Abstract

Sing Singapore is a biennial, government-sponsored, mass-song competition held in this young island-state (est. 1965) in celebration of its national day with a view to fostering a pan-national identity among its multi-racial citizens of Chinese, Malay, Indian and Eurasian origins. Through press reports, personal experience and interviews with former participants of the competition-festival, this paper tracks the history and evolution of the music competition's aims over 14 years of its existence. Beginning as a propaganda campaign re-inventing ideas of modern Singapore through music in 1988, it has evolved from assembling – through essentializing attributes of folksongs or local songs – an artificial mosaic of the republic's individual ethnic groups, into an art-song choral competition and, eventually, a slick pop festival reminiscent of the Eurovision song contest.
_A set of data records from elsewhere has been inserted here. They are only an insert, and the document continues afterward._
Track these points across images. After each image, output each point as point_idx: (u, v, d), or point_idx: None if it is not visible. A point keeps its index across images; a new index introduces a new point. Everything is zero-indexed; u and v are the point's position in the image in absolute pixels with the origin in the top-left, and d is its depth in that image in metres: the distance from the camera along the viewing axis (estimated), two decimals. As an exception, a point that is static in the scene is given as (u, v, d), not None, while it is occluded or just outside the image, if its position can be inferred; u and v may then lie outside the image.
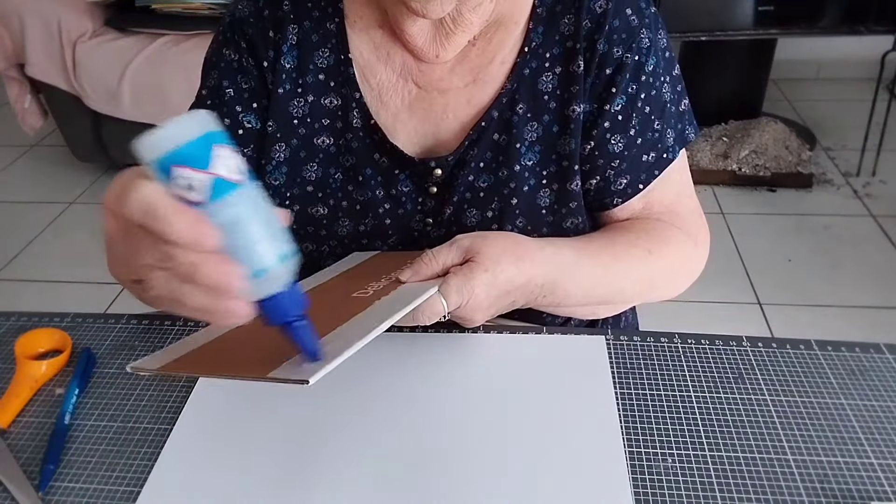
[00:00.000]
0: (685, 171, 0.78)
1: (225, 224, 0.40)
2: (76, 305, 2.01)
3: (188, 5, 2.18)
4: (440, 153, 0.73)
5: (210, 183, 0.40)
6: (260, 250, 0.41)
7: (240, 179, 0.41)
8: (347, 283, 0.66)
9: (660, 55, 0.72)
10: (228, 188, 0.40)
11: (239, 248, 0.41)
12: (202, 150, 0.40)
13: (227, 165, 0.40)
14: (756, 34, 2.33)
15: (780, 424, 0.58)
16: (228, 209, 0.40)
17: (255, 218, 0.41)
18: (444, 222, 0.74)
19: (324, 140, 0.74)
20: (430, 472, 0.55)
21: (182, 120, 0.40)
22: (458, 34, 0.69)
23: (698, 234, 0.77)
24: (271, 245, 0.42)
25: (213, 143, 0.40)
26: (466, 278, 0.61)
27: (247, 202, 0.41)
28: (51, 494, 0.56)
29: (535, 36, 0.71)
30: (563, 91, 0.71)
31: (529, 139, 0.71)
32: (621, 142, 0.72)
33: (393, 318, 0.54)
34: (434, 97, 0.73)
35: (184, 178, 0.39)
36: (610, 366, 0.64)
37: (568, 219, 0.74)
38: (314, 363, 0.46)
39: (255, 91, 0.73)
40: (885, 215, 2.22)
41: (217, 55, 0.74)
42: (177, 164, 0.39)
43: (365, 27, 0.73)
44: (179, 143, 0.39)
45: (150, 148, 0.39)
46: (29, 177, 2.69)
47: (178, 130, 0.39)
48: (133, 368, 0.54)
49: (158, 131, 0.39)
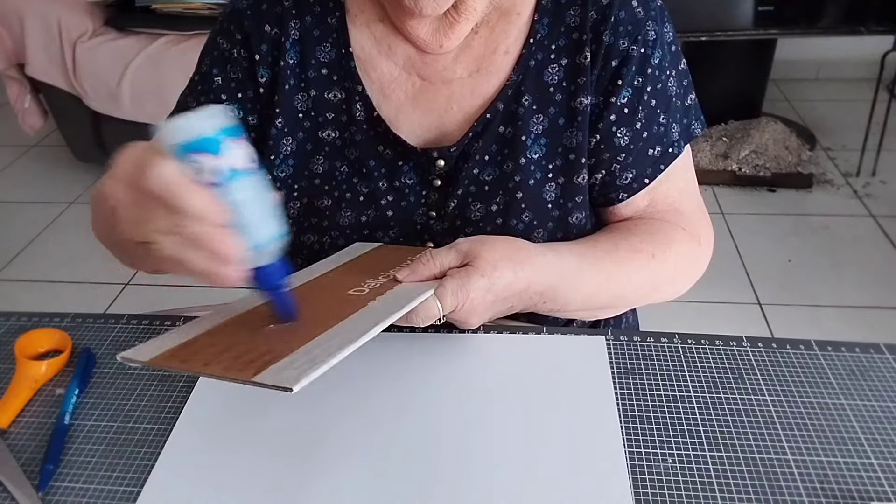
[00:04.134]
0: (690, 168, 0.78)
1: (231, 204, 0.47)
2: (76, 305, 2.01)
3: (188, 5, 2.18)
4: (445, 145, 0.73)
5: (222, 169, 0.46)
6: (258, 228, 0.49)
7: (247, 167, 0.48)
8: (345, 278, 0.66)
9: (666, 48, 0.72)
10: (238, 175, 0.47)
11: (241, 225, 0.48)
12: (218, 142, 0.47)
13: (237, 155, 0.47)
14: (756, 34, 2.33)
15: (780, 424, 0.58)
16: (236, 192, 0.47)
17: (257, 201, 0.49)
18: (448, 215, 0.74)
19: (329, 133, 0.74)
20: (430, 472, 0.55)
21: (202, 113, 0.47)
22: (462, 22, 0.69)
23: (702, 234, 0.77)
24: (268, 225, 0.49)
25: (228, 136, 0.47)
26: (463, 282, 0.61)
27: (251, 187, 0.48)
28: (51, 494, 0.56)
29: (540, 27, 0.71)
30: (570, 83, 0.70)
31: (535, 132, 0.71)
32: (627, 135, 0.71)
33: (385, 323, 0.55)
34: (438, 88, 0.73)
35: (201, 164, 0.46)
36: (610, 366, 0.64)
37: (574, 213, 0.73)
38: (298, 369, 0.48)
39: (241, 82, 0.74)
40: (885, 215, 2.22)
41: (212, 43, 0.76)
42: (196, 152, 0.46)
43: (365, 21, 0.73)
44: (200, 133, 0.46)
45: (174, 135, 0.46)
46: (29, 177, 2.69)
47: (198, 122, 0.46)
48: (123, 358, 0.54)
49: (181, 121, 0.46)
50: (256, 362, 0.50)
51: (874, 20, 2.16)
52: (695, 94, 0.77)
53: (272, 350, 0.51)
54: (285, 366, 0.49)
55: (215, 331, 0.58)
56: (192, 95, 0.76)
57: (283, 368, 0.48)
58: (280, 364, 0.49)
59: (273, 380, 0.47)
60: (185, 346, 0.55)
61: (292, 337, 0.54)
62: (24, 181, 2.66)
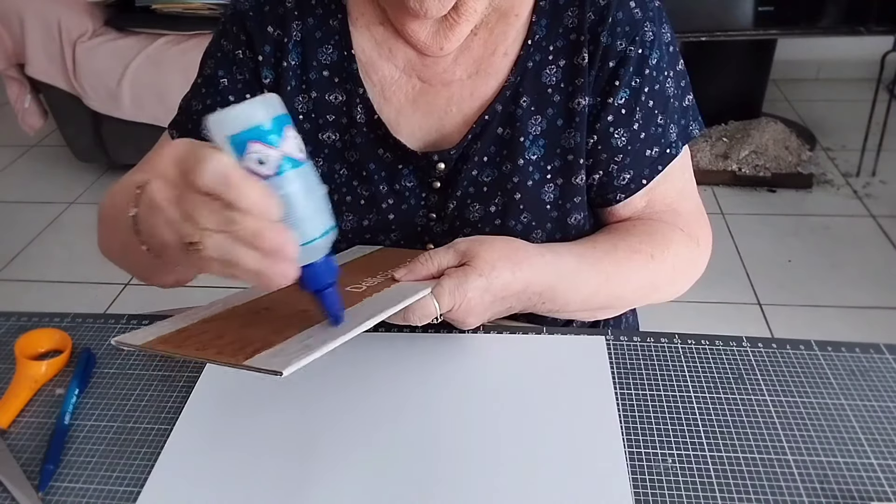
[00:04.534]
0: (688, 169, 0.78)
1: (285, 196, 0.45)
2: (76, 305, 2.01)
3: (188, 5, 2.19)
4: (444, 147, 0.73)
5: (280, 159, 0.45)
6: (311, 222, 0.47)
7: (302, 158, 0.46)
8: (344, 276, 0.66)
9: (664, 49, 0.72)
10: (293, 165, 0.45)
11: (294, 219, 0.45)
12: (275, 130, 0.45)
13: (293, 145, 0.46)
14: (756, 34, 2.33)
15: (780, 424, 0.58)
16: (290, 184, 0.45)
17: (310, 193, 0.47)
18: (448, 217, 0.74)
19: (329, 136, 0.74)
20: (430, 472, 0.55)
21: (255, 102, 0.45)
22: (462, 24, 0.69)
23: (700, 235, 0.77)
24: (320, 218, 0.47)
25: (284, 125, 0.45)
26: (460, 282, 0.61)
27: (304, 178, 0.46)
28: (51, 494, 0.56)
29: (538, 29, 0.71)
30: (568, 84, 0.71)
31: (534, 133, 0.71)
32: (625, 136, 0.72)
33: (380, 317, 0.54)
34: (438, 90, 0.73)
35: (257, 154, 0.44)
36: (610, 366, 0.64)
37: (572, 214, 0.73)
38: (290, 356, 0.47)
39: (248, 83, 0.74)
40: (885, 215, 2.22)
41: (215, 45, 0.76)
42: (252, 140, 0.44)
43: (366, 24, 0.73)
44: (256, 122, 0.44)
45: (227, 125, 0.44)
46: (29, 177, 2.69)
47: (251, 110, 0.44)
48: (117, 342, 0.54)
49: (233, 111, 0.44)
50: (247, 349, 0.50)
51: (874, 20, 2.16)
52: (693, 95, 0.77)
53: (265, 339, 0.51)
54: (277, 352, 0.48)
55: (210, 319, 0.58)
56: (197, 98, 0.76)
57: (275, 355, 0.48)
58: (272, 350, 0.49)
59: (263, 364, 0.46)
60: (179, 332, 0.56)
61: (286, 326, 0.54)
62: (24, 181, 2.66)
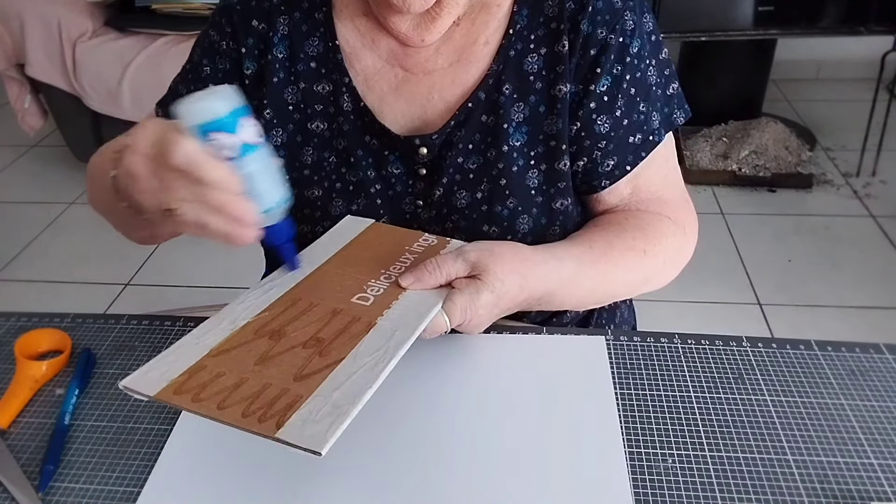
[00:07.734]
0: (672, 157, 0.79)
1: (246, 175, 0.55)
2: (76, 305, 2.01)
3: (188, 5, 2.19)
4: (427, 133, 0.74)
5: (238, 145, 0.54)
6: (268, 194, 0.57)
7: (258, 142, 0.56)
8: (345, 271, 0.66)
9: (645, 38, 0.73)
10: (251, 149, 0.55)
11: (254, 192, 0.56)
12: (233, 121, 0.54)
13: (249, 132, 0.55)
14: (756, 34, 2.33)
15: (780, 424, 0.58)
16: (249, 165, 0.55)
17: (267, 171, 0.57)
18: (435, 204, 0.75)
19: (317, 125, 0.76)
20: (430, 472, 0.55)
21: (216, 95, 0.54)
22: (444, 17, 0.71)
23: (686, 222, 0.78)
24: (276, 191, 0.58)
25: (240, 116, 0.55)
26: (472, 298, 0.61)
27: (262, 159, 0.57)
28: (51, 494, 0.56)
29: (519, 18, 0.72)
30: (549, 72, 0.72)
31: (517, 120, 0.72)
32: (607, 122, 0.73)
33: (400, 352, 0.55)
34: (420, 79, 0.74)
35: (219, 141, 0.54)
36: (610, 366, 0.64)
37: (557, 199, 0.75)
38: (321, 422, 0.48)
39: (228, 72, 0.77)
40: (885, 215, 2.22)
41: (204, 35, 0.79)
42: (214, 131, 0.54)
43: (350, 15, 0.75)
44: (217, 114, 0.54)
45: (193, 116, 0.53)
46: (29, 177, 2.69)
47: (213, 103, 0.54)
48: (125, 388, 0.52)
49: (197, 104, 0.54)
50: (275, 407, 0.49)
51: (874, 20, 2.16)
52: (678, 84, 0.78)
53: (288, 387, 0.51)
54: (307, 417, 0.48)
55: (220, 350, 0.56)
56: (183, 83, 0.80)
57: (306, 421, 0.48)
58: (301, 413, 0.49)
59: (298, 439, 0.47)
60: (191, 374, 0.54)
61: (305, 363, 0.54)
62: (24, 181, 2.66)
The trajectories taken by the song campaign reflect changing social-political beliefs on the engineering of race issues in multi-cultural Singapore. Reception of the campaign by its intended mass audience has been largely successful – if, however, successful beyond its intended aims. In the 1990s, the surfacing of alternative versions of official songs on the Internet featuring whimsical, ironic and self-deprecatory parodies show that Singaporeans had begun to appropriate the campaign for their own ideas of officially unacknowledged local identity – facets of which include government bashing. In recent years, in the hands of another generation of celebrants, the campaign has, through private and official singing events, moved beyond simple anti-government cynicism into the postmodern realm of embracing the “anti-cool”: propaganda-style forging of national identity through song has been embraced and celebrated for its sheer kitsch value.